Assignment:
What lines below hold the string "Skin"? Copy them all.

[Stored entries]
· · · ·

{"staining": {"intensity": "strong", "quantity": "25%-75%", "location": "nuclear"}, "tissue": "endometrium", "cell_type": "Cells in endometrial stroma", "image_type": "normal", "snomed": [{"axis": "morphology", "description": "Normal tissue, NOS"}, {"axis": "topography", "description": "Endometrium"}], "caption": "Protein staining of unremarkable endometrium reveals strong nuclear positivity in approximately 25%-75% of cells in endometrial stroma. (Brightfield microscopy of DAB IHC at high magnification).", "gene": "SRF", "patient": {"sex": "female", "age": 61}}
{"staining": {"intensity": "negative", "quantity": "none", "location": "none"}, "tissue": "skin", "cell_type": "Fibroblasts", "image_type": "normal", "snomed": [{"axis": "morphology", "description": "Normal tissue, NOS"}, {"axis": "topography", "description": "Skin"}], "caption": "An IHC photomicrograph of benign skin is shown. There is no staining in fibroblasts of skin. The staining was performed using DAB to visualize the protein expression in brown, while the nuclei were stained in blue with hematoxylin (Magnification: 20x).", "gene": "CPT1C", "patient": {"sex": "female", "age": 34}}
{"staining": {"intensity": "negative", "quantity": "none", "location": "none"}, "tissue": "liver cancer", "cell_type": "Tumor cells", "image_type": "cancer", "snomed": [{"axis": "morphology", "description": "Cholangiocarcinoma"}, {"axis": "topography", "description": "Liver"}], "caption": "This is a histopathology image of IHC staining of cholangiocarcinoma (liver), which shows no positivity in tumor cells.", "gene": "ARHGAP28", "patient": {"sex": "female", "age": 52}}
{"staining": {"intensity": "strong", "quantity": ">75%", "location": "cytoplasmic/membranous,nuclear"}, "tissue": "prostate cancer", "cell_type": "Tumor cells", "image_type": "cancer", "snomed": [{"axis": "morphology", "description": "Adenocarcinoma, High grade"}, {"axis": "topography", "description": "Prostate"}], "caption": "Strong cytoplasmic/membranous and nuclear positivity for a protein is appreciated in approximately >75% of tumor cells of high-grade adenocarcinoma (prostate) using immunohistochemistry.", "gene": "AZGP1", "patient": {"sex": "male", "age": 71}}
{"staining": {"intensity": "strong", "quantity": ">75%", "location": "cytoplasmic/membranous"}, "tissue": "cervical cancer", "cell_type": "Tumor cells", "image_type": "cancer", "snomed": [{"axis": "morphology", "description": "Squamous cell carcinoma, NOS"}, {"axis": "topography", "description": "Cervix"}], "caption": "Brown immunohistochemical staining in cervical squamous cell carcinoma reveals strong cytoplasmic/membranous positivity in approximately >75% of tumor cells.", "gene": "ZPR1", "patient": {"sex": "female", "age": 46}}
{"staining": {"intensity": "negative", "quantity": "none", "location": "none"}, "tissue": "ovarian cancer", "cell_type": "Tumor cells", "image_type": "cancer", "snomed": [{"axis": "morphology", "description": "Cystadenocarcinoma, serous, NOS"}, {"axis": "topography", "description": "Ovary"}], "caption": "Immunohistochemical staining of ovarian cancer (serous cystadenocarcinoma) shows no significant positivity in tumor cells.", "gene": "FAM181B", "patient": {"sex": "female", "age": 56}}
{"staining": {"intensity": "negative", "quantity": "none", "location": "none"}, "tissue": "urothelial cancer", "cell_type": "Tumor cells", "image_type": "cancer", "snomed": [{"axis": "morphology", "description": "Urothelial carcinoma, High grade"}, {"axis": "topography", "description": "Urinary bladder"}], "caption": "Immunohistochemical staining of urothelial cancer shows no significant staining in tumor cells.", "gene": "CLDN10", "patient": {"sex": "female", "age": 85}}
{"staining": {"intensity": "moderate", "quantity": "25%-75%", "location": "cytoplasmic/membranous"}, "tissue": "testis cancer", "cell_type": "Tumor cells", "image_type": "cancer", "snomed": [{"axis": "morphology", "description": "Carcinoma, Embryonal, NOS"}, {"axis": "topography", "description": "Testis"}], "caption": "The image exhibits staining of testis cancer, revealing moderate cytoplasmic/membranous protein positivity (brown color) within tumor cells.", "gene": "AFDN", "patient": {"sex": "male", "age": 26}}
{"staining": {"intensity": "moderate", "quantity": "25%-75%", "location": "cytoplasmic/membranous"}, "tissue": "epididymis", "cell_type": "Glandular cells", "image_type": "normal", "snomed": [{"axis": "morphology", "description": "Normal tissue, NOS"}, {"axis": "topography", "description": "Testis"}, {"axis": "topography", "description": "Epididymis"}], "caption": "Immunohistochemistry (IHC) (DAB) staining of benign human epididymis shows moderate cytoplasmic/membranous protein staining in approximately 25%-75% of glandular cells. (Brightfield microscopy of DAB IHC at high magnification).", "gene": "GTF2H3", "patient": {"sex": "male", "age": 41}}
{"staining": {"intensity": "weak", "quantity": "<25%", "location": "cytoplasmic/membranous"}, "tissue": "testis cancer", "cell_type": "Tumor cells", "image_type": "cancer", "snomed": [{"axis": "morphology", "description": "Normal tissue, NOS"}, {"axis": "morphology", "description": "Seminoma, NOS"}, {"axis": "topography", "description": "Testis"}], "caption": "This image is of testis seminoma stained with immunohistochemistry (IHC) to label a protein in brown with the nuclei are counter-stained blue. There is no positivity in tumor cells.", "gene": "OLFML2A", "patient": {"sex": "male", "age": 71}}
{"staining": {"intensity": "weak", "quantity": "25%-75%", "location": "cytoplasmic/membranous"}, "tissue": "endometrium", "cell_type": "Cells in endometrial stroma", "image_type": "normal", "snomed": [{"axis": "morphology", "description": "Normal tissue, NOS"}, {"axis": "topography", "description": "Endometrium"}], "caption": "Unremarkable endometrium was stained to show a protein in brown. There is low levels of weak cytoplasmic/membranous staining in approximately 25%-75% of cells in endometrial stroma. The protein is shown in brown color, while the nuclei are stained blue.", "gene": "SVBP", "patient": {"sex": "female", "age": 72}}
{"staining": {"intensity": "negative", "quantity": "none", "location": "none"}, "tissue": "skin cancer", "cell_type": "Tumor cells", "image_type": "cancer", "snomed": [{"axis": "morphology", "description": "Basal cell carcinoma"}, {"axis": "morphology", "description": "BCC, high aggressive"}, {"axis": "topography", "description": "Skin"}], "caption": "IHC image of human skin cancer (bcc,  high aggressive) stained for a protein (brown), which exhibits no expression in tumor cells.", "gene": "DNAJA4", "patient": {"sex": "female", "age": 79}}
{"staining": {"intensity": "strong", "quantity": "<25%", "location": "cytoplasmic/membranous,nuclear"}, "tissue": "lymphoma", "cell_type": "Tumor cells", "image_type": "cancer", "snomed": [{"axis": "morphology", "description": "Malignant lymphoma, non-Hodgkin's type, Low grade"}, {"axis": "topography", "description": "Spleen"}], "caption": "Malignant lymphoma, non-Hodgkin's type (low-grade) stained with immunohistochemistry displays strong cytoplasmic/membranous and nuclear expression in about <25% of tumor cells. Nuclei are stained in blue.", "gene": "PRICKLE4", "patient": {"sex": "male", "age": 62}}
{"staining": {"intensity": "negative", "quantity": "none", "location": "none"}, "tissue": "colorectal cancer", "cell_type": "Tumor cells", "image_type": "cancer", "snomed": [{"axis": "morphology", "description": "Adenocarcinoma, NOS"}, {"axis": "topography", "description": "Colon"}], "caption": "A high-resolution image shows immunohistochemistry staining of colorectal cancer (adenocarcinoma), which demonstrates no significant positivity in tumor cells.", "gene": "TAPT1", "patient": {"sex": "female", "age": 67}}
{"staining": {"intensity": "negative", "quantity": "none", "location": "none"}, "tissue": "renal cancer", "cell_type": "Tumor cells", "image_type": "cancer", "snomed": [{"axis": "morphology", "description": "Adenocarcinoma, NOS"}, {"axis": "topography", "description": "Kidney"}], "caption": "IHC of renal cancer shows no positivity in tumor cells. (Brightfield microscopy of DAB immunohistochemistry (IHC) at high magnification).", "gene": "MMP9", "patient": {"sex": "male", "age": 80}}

· · · ·

Reply to the task:
{"staining": {"intensity": "negative", "quantity": "none", "location": "none"}, "tissue": "skin", "cell_type": "Fibroblasts", "image_type": "normal", "snomed": [{"axis": "morphology", "description": "Normal tissue, NOS"}, {"axis": "topography", "description": "Skin"}], "caption": "An IHC photomicrograph of benign skin is shown. There is no staining in fibroblasts of skin. The staining was performed using DAB to visualize the protein expression in brown, while the nuclei were stained in blue with hematoxylin (Magnification: 20x).", "gene": "CPT1C", "patient": {"sex": "female", "age": 34}}
{"staining": {"intensity": "negative", "quantity": "none", "location": "none"}, "tissue": "skin cancer", "cell_type": "Tumor cells", "image_type": "cancer", "snomed": [{"axis": "morphology", "description": "Basal cell carcinoma"}, {"axis": "morphology", "description": "BCC, high aggressive"}, {"axis": "topography", "description": "Skin"}], "caption": "IHC image of human skin cancer (bcc,  high aggressive) stained for a protein (brown), which exhibits no expression in tumor cells.", "gene": "DNAJA4", "patient": {"sex": "female", "age": 79}}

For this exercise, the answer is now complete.